今をたのしむ | 多原 美加

ご自身のことを話すのは、本当は得意じゃないと。

得意じゃないです。本当に…苦手でした。今でも、ちょっと苦手な部分があって。これは聞かれたことがあるかも知れないんですけど、私は4人目の出産後に脳梗塞という病気をしているので、ちょっと思考がゆっくりというか。滑舌が回りにくいところもあって、やっぱりちょっと時間が掛かります。聞かれたことを考えて、口に出すまでに。で、ちょっと違ったことを言ってみたりもしているかも知れないです(笑) ちょっと時間が掛かるので、そこら辺ではちょっと苦労もするし、仕事上でもそういうところでミスが起きないように、気をつけながらしています。

ご病気される前と後で、違うところはありますか?

精神的にですか?

そうですね、考え方だったり意識だったり。

あの、できない自分とか、弱い自分を、認められるようになりました。で、そういう自分を責めなくなりました。できない自分とか、頑張れない自分とか、既にいっぱい頑張っていたとしても「もっと頑張らないと」「なんで私は頑張れないの?」って、自分を責めていたところが、「できないものは仕方がないよね」と、一旦認められるようになったら、自然と前を向けるようになりました。

それまでは、できないこととか、周りの目線とか、「頑張れ」と言われていることに関して、すごくピリピリした状態というか…言われていることに関してすごく嫌だったのが、そういう声がまったく気にならなくなって。で、その時期はやっぱり自分が大嫌いで、表情もやっぱり暗かったし、「疲れてるね」っていつも言われてたんですけど、ちょっとずつそうやって自分と向き合って、できない自分も、できてる自分ももちろん「よし、これだけ頑張ったぞ」という風に、認められるようになって、ちょっとずつですけど自分を好きになって。

そうすると、周りの方の色々な心遣いにも気付けるようになって、すごく感謝が生まれて。今もそうですけど、ほんの些細なことでも、すごく感謝ができる。だから、病気をしたのが…そのときはすごく苦しかったですけど、今はすごく良かったなって。その経験ができて良かったなって。必要だから起こったんじゃないか?というぐらい、すごく良い経験だったなと思いますね。
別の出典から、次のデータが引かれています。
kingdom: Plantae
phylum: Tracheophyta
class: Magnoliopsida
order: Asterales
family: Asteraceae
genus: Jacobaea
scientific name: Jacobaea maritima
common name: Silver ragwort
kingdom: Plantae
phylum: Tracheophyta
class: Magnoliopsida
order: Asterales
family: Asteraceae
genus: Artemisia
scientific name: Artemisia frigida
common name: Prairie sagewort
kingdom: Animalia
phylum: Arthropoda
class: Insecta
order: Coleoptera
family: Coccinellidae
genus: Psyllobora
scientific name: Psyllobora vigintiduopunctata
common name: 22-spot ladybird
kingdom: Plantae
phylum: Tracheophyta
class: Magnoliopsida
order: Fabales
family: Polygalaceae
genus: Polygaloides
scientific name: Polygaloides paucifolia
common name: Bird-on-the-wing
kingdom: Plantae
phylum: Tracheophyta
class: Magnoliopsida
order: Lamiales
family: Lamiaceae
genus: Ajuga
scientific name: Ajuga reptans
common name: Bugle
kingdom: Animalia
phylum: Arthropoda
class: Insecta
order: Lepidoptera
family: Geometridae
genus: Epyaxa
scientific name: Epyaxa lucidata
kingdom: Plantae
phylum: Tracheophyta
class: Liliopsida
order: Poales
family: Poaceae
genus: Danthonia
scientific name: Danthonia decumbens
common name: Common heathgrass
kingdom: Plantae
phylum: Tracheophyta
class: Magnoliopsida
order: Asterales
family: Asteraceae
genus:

今は、ご自身のやっていらっしゃることや、ご自身のことは好きになれましたか?

今は、好きです。自分のことが大好きですね(笑)

(笑)

今でも、できないところもあるんですけど、そういうものも全部ひっくるめて。自分も好きだけど、自分を大好きになったエネルギーを周りにお届けしたい、というか。そういうのもあるので。だから、配達していてもたのしいです。車で配達に向かっていて、後ろにいっぱいポンポン菓子をギチギチに積んで走っていてもすごく楽しくて。周りにちょっと良い景色が見えたっていうだけで、もうわーって幸せになっていくので。で、またそうやって笑顔で(ポンポン菓子を)お届けできて(笑) 私一人がニコニコしていても仕方がないのかも知れないですけど(笑) そうやって商品がお届けできるというのに、喜びを感じています。たのしいです。毎日が本当にたのしい。

いわゆるポジティブというのとは、またちょっと違う感じがしますね。ポジティブよりも、もうちょっと柔らかいような感じがしますね、美加さんの場合は。「前向きに考えなければ」という押し付けがましさみたいなのはないですね。

ああー。その「前向きに考えないと」というのは、マイナス部分をまったく無視していると思うんですよ。それは私は意味がないと思っていて。そこはちょっと苦しいかも知れないけど、一回ちょっと観察して、「ああ、こうだったな」って。それで、自分に嫌な感情が起きたら、それも一旦認めて「よし、分かったぞ」というだけで、全然違うんですね。それで、また前を向けるので。そこは無視してはいけない部分だな、というのが私の考えなんですけど。そこを無視していくと、やっぱり無理が掛かっているんじゃないかと。で、それが積もり積もって、どこかでドカンといくような気がするので。だからそういう負の部分を一回認める、という作業を私は大事にしたいと。

それは、やっぱり子供に障害があるから、そういう風に思うのかもしれないですね。子供に障害があるぶん、できない部分っていっぱい持っていて。そういう部分を「なんでできないの?」じゃなくて、できないものはできないと一回認めて。じゃあ、工夫してできることはいっぱいあるから、その工夫を生み出す。だから、できないものはできないと一回認める→じゃあどうする?っていう風な考え方。それは仕事でも何でも、全部に言えると思うんです。できなかったら「だめだ」という諦めではなくて、「じゃあ、どうやったらできる?」という、そういう風な考え方ができるようになったのも、子供から学んでいるのかなと思いますね、それは。すごく大きいですね、子供の存在というのは。